30 . A method according to claim 29 wherein the daily dosage is in the range of 0.01-1.0 mg/kg body weight per day.
31 . A method according to claim 29 , wherein the daily dosage is about 0.1 mg per kg body weight per day.
32 . A method according to claims 1 wherein the catalyst is a recombinant form of the enzyme.
33 . A method according to claim 32 wherein the catalyst is recombinant human PBGD based on any of Seq. ID NO 3 (clone PBGD 1.1) and Seq. ID NO 4 (non-erythro PBGD 1.1.1).
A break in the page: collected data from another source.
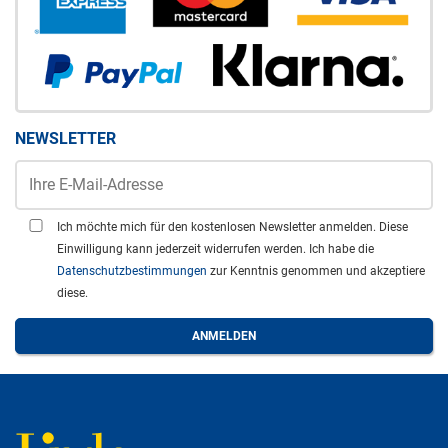
NEWSLETTER
Ich möchte mich für den kostenlosen Newsletter anmelden. Diese
Einwilligung kann jederzeit widerrufen werden. Ich habe die
Datenschutzbestimmungen
zur Kenntnis genommen und akzeptiere
diese.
34 . A method for treating a patient having a mutation in the PBGD gene causing an enzyme defect, comprising the use of a human PBGD cDNA sequence of either non-erythropoietic form or erythropoietic form according to whether the tissue in which PBGD should be expressed is in cells of erythroid origin or in other cells, and transfection of the patient with the relevant cDNA.
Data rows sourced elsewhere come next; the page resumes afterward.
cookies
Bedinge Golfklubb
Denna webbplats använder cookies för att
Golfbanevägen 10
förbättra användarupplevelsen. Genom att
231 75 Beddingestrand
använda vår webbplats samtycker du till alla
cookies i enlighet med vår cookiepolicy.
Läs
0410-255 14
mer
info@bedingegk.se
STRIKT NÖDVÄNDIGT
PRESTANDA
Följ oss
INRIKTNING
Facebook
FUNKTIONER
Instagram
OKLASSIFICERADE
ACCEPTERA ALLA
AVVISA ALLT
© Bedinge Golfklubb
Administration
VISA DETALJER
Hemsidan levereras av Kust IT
35 . The method according to claim 34 , wherein the enzyme defiency is selected from enzyme defiencies resulting in a disease selected from Acute Intermittent Porphyria, (AIP), ALA deficiency porphyria (ADP), Porphyria cutanea tarda (PCT), Hereditary coproporphyria (HCP), Harderoporphyria (HDP), Variegata porphyria (VP), Congenital erythropoietic porphyria (CEP), Erythropoietic protoporphyria (EPP), and Hepatoerythropoietic porphyria (HEP).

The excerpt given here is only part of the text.